BILLINGS — A new study published in the journal Science found that turtles and tortoises may age differently than what was previously thought, and ZooMontana contributed data to that national study.
The data collected at ZooMontana, along with many other zoos and aquariums across the world, was used by researchers from Species360 Conservation Science Alliance and the University of Southern Denmark to study 52 species of turtles and tortoises. ZooMontana is constantly adding their research and data to Species360 Zoological Information Management System, or ZIMS. ZIMS data was then used to conduct this study.
“Turtles and the order of turtles have the ability to essentially slow down their aging,” said ZooMontana Executive Director Jeff Ewelt on Tuesday.
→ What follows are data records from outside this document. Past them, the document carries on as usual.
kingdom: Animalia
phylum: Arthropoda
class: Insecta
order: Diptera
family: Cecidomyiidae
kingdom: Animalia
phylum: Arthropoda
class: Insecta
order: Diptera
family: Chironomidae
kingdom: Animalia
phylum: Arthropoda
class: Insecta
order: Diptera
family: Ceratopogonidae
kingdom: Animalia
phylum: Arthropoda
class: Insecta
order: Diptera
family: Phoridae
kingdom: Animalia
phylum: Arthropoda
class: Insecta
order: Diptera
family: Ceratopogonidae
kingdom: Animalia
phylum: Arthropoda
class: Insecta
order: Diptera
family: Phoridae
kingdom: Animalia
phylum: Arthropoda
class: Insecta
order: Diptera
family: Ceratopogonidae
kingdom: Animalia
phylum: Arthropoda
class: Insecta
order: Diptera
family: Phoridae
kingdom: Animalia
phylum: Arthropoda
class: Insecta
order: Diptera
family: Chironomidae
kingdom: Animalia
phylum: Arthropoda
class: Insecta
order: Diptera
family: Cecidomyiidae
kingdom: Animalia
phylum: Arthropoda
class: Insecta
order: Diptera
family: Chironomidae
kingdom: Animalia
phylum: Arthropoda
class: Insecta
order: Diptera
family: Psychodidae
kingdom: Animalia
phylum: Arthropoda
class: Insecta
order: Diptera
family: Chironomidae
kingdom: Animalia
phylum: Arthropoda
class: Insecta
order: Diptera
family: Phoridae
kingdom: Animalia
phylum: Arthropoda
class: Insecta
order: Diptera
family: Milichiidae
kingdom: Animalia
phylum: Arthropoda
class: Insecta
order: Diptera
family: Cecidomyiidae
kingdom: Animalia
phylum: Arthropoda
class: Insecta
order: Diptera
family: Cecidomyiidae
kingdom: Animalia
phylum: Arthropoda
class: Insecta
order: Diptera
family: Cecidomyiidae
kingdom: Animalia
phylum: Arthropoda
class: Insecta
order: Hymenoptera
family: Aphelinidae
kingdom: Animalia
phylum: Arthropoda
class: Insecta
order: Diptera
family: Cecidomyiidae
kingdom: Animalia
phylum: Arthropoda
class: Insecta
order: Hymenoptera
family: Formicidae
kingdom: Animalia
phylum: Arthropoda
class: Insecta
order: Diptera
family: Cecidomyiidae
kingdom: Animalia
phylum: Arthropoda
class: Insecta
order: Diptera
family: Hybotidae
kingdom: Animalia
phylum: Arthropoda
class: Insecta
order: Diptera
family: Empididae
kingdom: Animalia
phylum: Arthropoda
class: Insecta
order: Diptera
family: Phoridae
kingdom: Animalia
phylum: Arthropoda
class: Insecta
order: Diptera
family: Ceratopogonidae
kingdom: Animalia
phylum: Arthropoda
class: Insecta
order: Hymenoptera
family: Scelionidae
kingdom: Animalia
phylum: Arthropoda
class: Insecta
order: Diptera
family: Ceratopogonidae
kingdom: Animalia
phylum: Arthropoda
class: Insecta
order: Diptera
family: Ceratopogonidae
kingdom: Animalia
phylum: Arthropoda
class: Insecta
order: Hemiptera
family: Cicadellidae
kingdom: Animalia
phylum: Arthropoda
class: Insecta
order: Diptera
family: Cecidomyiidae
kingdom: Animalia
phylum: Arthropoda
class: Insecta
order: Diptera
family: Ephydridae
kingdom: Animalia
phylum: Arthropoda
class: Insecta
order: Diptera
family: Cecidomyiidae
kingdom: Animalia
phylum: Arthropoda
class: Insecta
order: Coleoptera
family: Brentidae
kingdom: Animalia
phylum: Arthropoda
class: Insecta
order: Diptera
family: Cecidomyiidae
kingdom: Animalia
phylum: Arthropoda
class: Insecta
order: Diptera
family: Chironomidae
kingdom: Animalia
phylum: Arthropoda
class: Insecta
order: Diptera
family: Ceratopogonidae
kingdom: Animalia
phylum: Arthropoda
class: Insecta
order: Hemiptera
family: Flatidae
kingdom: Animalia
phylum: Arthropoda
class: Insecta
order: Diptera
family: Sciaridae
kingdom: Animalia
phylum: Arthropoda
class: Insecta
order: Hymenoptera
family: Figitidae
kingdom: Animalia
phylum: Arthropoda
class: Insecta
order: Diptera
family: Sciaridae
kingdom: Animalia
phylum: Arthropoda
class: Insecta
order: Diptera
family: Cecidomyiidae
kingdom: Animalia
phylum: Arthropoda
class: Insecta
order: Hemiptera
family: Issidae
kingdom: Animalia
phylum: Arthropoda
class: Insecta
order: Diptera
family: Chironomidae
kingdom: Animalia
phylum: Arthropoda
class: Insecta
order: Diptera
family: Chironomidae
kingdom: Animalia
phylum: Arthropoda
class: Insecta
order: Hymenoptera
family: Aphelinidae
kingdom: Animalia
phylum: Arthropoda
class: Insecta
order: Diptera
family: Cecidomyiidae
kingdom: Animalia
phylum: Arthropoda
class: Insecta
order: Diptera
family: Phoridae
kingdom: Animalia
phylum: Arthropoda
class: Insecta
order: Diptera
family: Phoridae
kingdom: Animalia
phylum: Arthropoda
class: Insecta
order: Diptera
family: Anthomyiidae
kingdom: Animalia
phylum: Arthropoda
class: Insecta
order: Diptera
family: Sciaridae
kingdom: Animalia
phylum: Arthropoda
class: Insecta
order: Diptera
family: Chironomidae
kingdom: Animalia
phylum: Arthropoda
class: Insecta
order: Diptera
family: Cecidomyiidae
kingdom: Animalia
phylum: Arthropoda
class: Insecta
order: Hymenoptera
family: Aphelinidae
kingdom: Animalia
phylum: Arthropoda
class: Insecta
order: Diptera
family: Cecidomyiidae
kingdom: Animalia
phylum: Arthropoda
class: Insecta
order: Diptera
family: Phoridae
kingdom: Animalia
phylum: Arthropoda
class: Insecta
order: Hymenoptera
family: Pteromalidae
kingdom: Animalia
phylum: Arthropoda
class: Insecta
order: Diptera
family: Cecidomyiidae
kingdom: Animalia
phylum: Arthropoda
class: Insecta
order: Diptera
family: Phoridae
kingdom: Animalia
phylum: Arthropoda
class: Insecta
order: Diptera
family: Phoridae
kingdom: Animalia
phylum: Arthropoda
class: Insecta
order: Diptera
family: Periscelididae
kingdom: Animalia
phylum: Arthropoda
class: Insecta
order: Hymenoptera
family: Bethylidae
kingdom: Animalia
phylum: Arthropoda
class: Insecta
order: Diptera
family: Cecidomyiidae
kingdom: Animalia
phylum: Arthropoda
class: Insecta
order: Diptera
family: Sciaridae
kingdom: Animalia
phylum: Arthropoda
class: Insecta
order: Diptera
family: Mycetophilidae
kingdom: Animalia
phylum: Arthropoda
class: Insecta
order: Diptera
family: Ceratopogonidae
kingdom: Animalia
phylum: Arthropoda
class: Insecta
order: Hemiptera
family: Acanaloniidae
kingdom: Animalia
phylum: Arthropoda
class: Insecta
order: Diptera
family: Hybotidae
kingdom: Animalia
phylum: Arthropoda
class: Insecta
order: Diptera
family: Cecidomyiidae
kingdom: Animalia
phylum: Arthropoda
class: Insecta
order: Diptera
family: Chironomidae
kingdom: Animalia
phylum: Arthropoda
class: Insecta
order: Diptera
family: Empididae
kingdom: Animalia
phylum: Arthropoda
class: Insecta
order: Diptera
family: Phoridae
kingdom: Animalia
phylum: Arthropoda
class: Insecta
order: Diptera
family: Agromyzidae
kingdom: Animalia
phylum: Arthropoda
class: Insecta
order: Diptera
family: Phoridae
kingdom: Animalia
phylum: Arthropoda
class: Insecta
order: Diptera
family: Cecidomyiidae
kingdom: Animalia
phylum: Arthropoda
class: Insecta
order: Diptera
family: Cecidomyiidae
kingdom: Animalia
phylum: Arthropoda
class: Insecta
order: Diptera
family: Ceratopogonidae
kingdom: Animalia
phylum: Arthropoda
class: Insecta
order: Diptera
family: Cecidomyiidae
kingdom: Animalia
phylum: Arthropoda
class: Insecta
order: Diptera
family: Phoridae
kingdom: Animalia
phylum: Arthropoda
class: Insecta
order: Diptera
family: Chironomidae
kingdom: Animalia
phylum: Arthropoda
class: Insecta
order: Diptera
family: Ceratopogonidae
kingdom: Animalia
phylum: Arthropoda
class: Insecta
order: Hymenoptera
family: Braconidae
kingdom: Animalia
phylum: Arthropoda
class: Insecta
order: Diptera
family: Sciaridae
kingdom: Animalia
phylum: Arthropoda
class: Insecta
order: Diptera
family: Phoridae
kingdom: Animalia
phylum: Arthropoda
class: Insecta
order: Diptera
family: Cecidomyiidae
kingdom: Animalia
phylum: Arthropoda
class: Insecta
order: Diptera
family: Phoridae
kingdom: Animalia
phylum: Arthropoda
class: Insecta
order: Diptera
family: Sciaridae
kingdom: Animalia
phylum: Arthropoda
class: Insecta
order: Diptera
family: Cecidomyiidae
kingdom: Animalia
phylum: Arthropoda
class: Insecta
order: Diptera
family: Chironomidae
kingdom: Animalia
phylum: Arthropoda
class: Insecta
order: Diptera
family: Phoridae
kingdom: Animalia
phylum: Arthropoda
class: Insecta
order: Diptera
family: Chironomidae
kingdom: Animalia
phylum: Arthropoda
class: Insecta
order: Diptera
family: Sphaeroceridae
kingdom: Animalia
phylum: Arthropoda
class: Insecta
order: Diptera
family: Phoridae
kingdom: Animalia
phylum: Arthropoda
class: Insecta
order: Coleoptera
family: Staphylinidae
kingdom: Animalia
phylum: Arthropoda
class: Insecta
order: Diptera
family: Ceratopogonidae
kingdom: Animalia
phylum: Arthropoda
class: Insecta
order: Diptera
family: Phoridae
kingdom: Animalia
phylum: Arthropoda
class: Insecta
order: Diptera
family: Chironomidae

The study, published last month, found that testudines - the order to which tortoises and turtles belong - may defy common evolutionary theories of aging.
“It’s been known that turtles and tortoises live a long time, but what hasn’t been known is why is that? What in them allows them to live longer? And now with this data, we know they’ve got the ability to slow down that aging, which is incredible,” Ewelt said.
How can they slow down their aging? The researchers found that it's the turtles' and tortoises' environments. When living in a zoo setting, the reptiles don't have the daily stress of escaping predators or searching for prey.
“In a situation like at a zoo, when they don’t have to worry about all those external stresses, that essentially is going to be that, quote unquote, perfect environment where these guys can essentially sit back, they can focus on making sure they slow down that aging. And they can be around for a long, long time,” Ewelt said.
Of the turtles and tortoises studied, 80% showed slower aging than modern humans. Some were even found to stop aging. Although they are not immortal and will eventually pass.
“To be just a tiny fraction a part of this, that’s what we’re all about,” said Ewelt.